§ DOCUMENT
A Women’s day Experience by Sian Matthews

I had a bad experience for International women’s day and it helps prove how far we still need to go.

A friend and I decided to spend IWD at a few galleries in London which were holding exhibitions and tours about women artists, the female gaze and the influential women who helped shape certain institutions. I hadn’t seen my friend for a while, I was looking forward to celebrating women and art with her.

The day started strong with a coffee and a catch up before moving on to the newly opened Richard Saltoun gallery in Mayfair. The first exhibition held at this new gallery space, ‘Women Look at Women’ explored themes such as feminine identity, censorship, gender stereotypes, sex and relationships through the work of thirteen international artists. The exhibition included beautiful but honest black and white photography by artists like Renate Bertlmann, Francesca Woodman and Annegret Soltau, as well as sculptural works by Helen Chadwick.

It was great to experience an exhibition, curated by a woman, working with female artists, feminine themes and the female gaze. You know, other then when Sweet ‘Art does it. For the most part I was impressed by it. The exhibition felt refreshing; it was clean and well thought out, and most importantly for the viewer, it was insightful and thought provoking. Of course, any exhibition has space for improvement, to learn and ensure you do things better the next time. ‘Women Look at Women’ could have been more inclusive. It could have included a wider, more diverse group of works, but it did what it was meant to do well enough for me.

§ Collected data

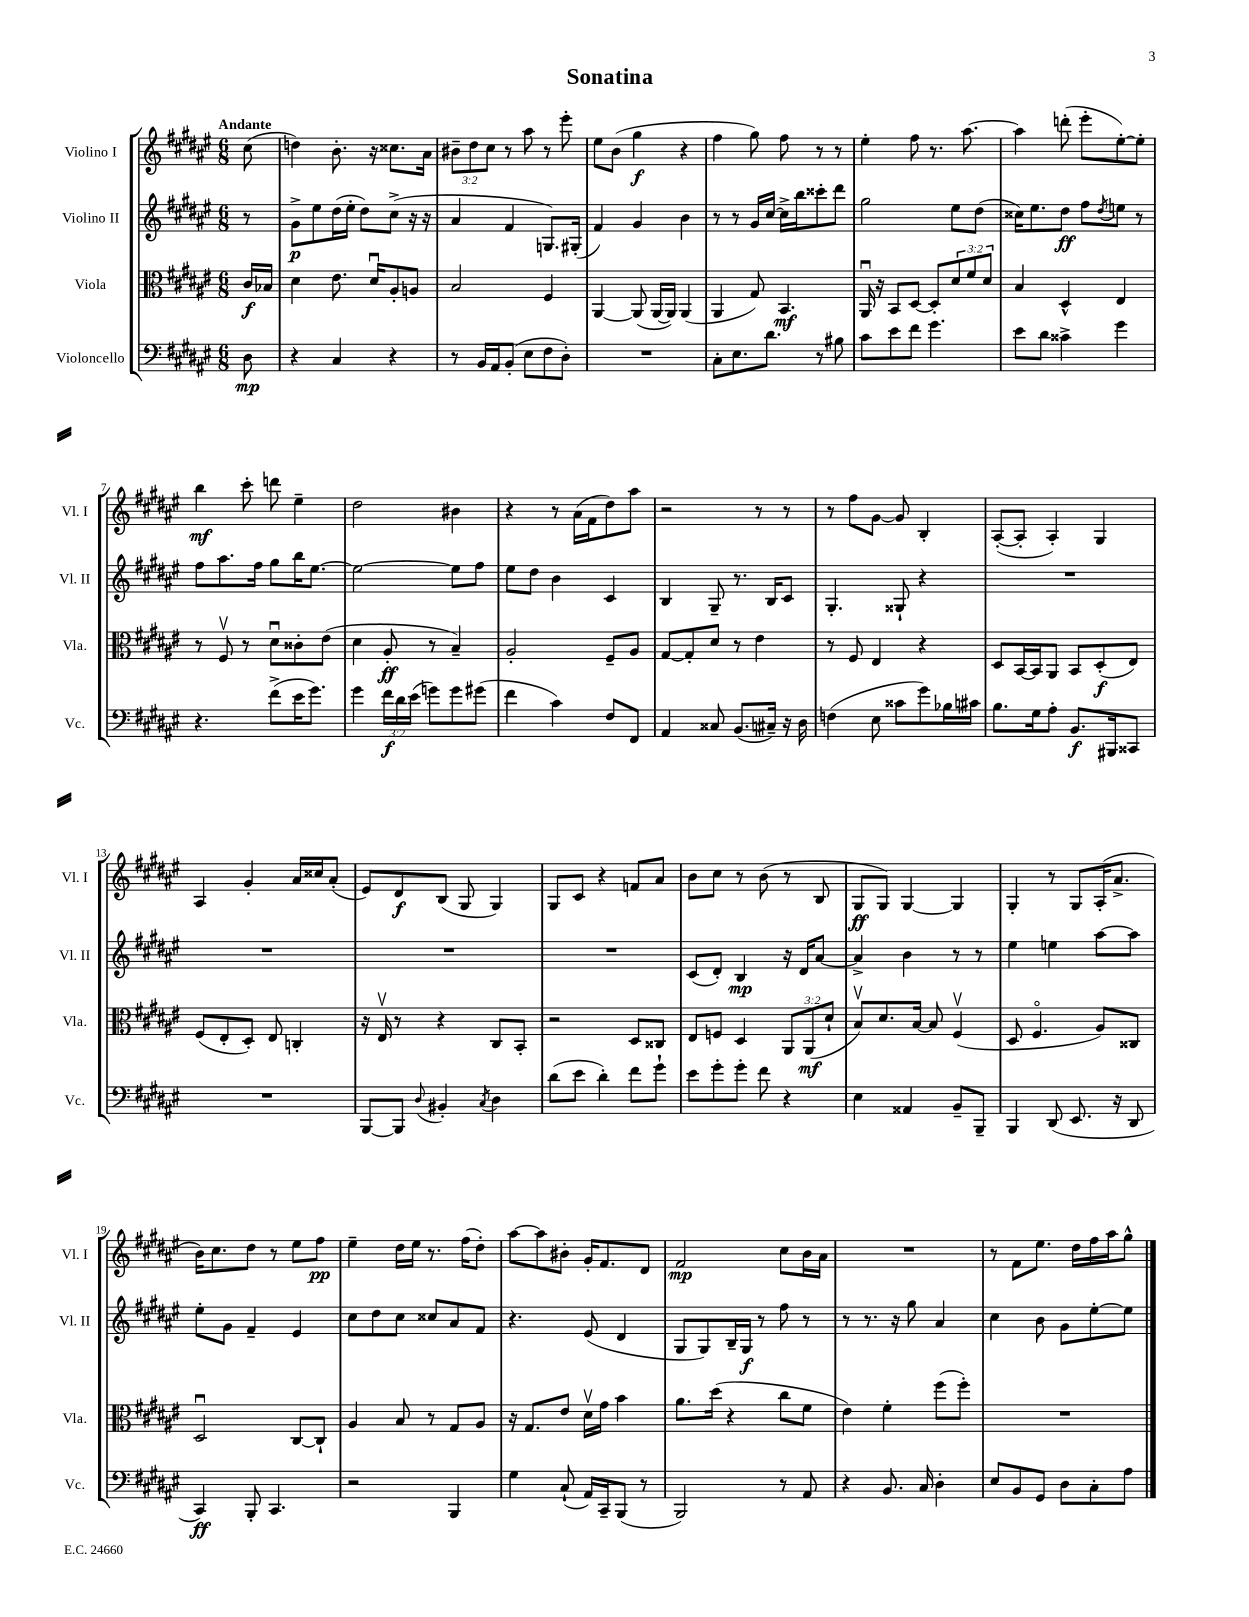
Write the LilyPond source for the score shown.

\header { title = "Sonatina" }
<<
\new StaffGroup <<
\new Staff = "s0" \with { instrumentName = "Violino I" shortInstrumentName = "Vl. I" } {
    \clef treble \key fis \major \numericTimeSignature \time 6/8 \override Staff.TupletNumber.text = #tuplet-number::calc-fraction-text \partial 8 \tempo "Andante"
    cis''8( |
    d''4) b'8.-. r16 cisis''8. ais'16 |
    \tuplet 3/2 { bis'8-- dis''8 cis''8 } r8 ais''8 r8 eis'''8-. |
    eis''8 b'8( gis''4\f r4 |
    fis''4 gis''8) fis''8 r8 r8 |
    eis''4-. fis''8 r8. ais''8.~ |
    ais''4 d'''8-.( eis'''8-. eis''8~-.) eis''8-. |
    b''4\mf cis'''8-. d'''8 eis''4-- |
    dis''2 bis'4 |
    r4 r8 ais'16( fis'16 dis''8) ais''8 |
    r2 r8 r8 |
    r8 fis''8 gis'8~ gis'8 b4-. |
    ais8~-.( ais8-. ais4-.) gis4 |
    ais4 gis'4-. ais'16 cisis''16 ais'8-.( |
    eis'8) dis'8\f b8( gis8 gis4) |
    gis8 cis'8 r4 f'8 ais'8 |
    b'8 cis''8 r8 b'8( r8 b8 |
    gis8\ff gis8) gis4~ gis4 |
    gis4-. r8 gis8 ais16-.( ais'8.-> |
    b'16) cis''8. dis''8 r8 eis''8 fis''8\pp |
    eis''4-- dis''16 eis''16 r8. fis''16( dis''8-.) |
    ais''8~ ais''8 bis'8-. gis'16-. fis'8. dis'8 |
    fis'2\mp cis''8 b'16 ais'16 |
    R2. |
    r8 fis'8 eis''8. dis''16 fis''16 ais''16 gis''8-^ \bar "|." |
}
\new Staff = "s1" \with { instrumentName = "Violino II" shortInstrumentName = "Vl. II" } {
    \clef treble \key fis \major \numericTimeSignature \time 6/8 \partial 8
    r8 |
    gis'8->\p eis''8 dis''16( eis''16-. dis''8) cis''8->( r16 r16 |
    ais'4 fis'4 g8.) gis16-.( |
    fis'4) gis'4 b'4 |
    r8 r8 gis'16 cis''16~ cis''16-> b''16 cisis'''8-. dis'''8 |
    gis''2 eis''8 dis''8( |
    cisis''16) eis''8. dis''8\ff fis''8 \acciaccatura { dis''8 } e''8 r8 |
    fis''8 ais''8. fis''16 gis''8 b''16 eis''8.~ |
    eis''2~ eis''8 fis''8 |
    eis''8 dis''8 b'4 cis'4 |
    b4 gis8-- r8. b16 cis'8 |
    gis4.-. gisis8-! r4 |
    R2. |
    R2. |
    R2. |
    R2. |
    cis'8( dis'8-.) b4\mp r16 dis'16 ais'8~ |
    ais'4-> b'4 r8 r8 |
    eis''4 e''4 ais''8~ ais''8 |
    eis''8-. gis'8 fis'4-- eis'4 |
    cis''8 dis''8 cis''8 cisis''8 ais'8 fis'8 |
    r4. eis'8( dis'4 |
    gis8 gis8) b16-- gis16\f r8 fis''8 r8 |
    r8 r8. r16 gis''8 ais'4 |
    cis''4 b'8 gis'8 eis''8~-. eis''8 \bar "|." |
}
\new Staff = "s2" \with { instrumentName = "Viola" shortInstrumentName = "Vla." } {
    \clef alto \key fis \major \numericTimeSignature \time 6/8 \override Staff.TupletNumber.text = #tuplet-number::calc-fraction-text \partial 8
    cis'16\f bes16 |
    dis'4 eis'8. dis'16\downbow ais8-. a8 |
    b2 fis4 |
    ais,4~ ais,8( ais,16~ ais,16) ais,4( |
    ais,4 gis8) b,4.\mf |
    ais,16\downbow r16 b,8 dis8~ dis8-. \tuplet 3/2 { dis'8 fis'8 dis'8 } |
    b4 dis4-^ eis4 |
    r8 fis8\upbow r8 dis'8\downbow cisis'8-. eis'8( |
    dis'4 ais8-.\ff r8 b4--) |
    ais2-. fis8-- ais8 |
    gis8~ gis8-. dis'8 r8 eis'4 |
    r8 fis8 eis4 r4 |
    dis8 b,16~ b,16 ais,8 b,8 dis8-.\f( eis8) |
    fis8( eis8-. dis8-.) eis8 c4-. |
    r16 eis16\upbow r8 r4 cis8 b,8-. |
    r2 dis8 cisis8 |
    eis8 f8 dis4 \tuplet 3/2 { ais,8 ais,8\mf( dis'8-! } |
    b8\upbow) dis'8. b16~ b8 fis4\upbow( |
    dis8 fis4.\flageolet ais8) cisis8 |
    dis2\downbow cis8~ cis8-! |
    ais4 b8 r8 gis8 ais8 |
    r16 gis8. eis'8 dis'16\upbow gis'16 b'4 |
    ais'8. dis''16( r4 cis''8 fis'8 |
    eis'4) fis'4-. fis''8( fis''8-.) |
    R2. \bar "|." |
}
\new Staff = "s3" \with { instrumentName = "Violoncello" shortInstrumentName = "Vc." } {
    \clef bass \key fis \major \numericTimeSignature \time 6/8 \override Staff.TupletNumber.text = #tuplet-number::calc-fraction-text \partial 8
    dis8\mp |
    r4 cis4 r4 |
    r8 b,16 ais,16 b,8-.( eis8 fis8 dis8-.) |
    R2. |
    cis8-. eis8. dis'8. r8 bis8 |
    cis'8 eis'8 fis'8 gis'4. |
    eis'8 dis'8 cisis'4-> gis'4 |
    r4. fis'8->( eis'16 gis'8.) |
    gis'4 \tuplet 3/2 { fis'16\f dis'16 eis'16( } g'8) g'8 gis'8( |
    fis'4 cis'4) fis8 fis,8 |
    ais,4 cisis8 b,8.( cis16--) r16 dis16 |
    f4( eis8 cisis'8 gis'8) bes16 cis'16 |
    b8. gis16 ais8-. b,8.\f bis,,16 cisis,8 |
    R2. |
    b,,8~ b,,8 \appoggiatura { dis8 } bis,4-. \acciaccatura { cis8 } dis4 |
    dis'8( eis'8 dis'4-.) fis'8 gis'8-! |
    eis'8 gis'8-. gis'8-. fis'8 r4 |
    eis4 aisis,4 b,8-- b,,8-- |
    b,,4 dis,8( eis,8. r16 dis,8 |
    cis,4\ff) b,,8-. cis,4. |
    r2 b,,4 |
    gis4 cis8-!( ais,16) cis,16-- b,,8( r8 |
    b,,2) r8 ais,8 |
    r4 b,8. cis16 dis4-. |
    eis8 b,8 gis,8 dis8 cis8-. ais8 \bar "|." |
}
>>
>>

§ YOUR OBJECTIVE
Write a continuation of the account of the International Women's Day gallery visit, picking up after its last sentence. The records bear no relation to the text.

§ REPLY
After such a great start you will understand my disappointment and, honestly, outrage at our next visit.  This year for International Women’s Day, the Royal Academy intended to celebrate with ‘Feminine Futures’, a series of events and tours from the 1st – 10th of March.

We got to the RA at noon for the IWD tour, which was billed as an event that will “explore the lives of some of the important women in the history of the RA”. What we were greeted with however was anything but!

Before I explain why I was so disappointed, I should point out that this tour was one of six or seven delivered over ten days. The tour is presented by a different guide each day and therefore is different every time. For all I know the rest of the tours were spot on.

To start, the male guide took us into a small corridor next to a staircase which was decorated with photographs of the current eighty academicians. He pointed out Tracey Emin and Cornelia Parker and briefly spoke about them (they were the only female artists mentioned for the whole tour). He then spent the next 5 minutes talking about several of the men on the wall.  He made no effort to mention any other female academicians, he didn’t even mention Sonya Boyce, the first woman of colour to be made a Royal Academician, as recently as 2016.

Moving on he spoke about two paintings depicting some of the life drawing classes at the RA many years ago. These paintings showed female models being drawn by male artists and were themselves by men, although I cannot remember who. While standing in front of these paintings we were told that at this point in the RA’s history, women were banned from attending life drawing classes because it was thought that it objectified them. The guide also informed us that all female life models were from local brothels as it was inappropriate for women other than prostitutes to model nude. But according to him, all of that was ok… because they were paid a little more than their male counterparts.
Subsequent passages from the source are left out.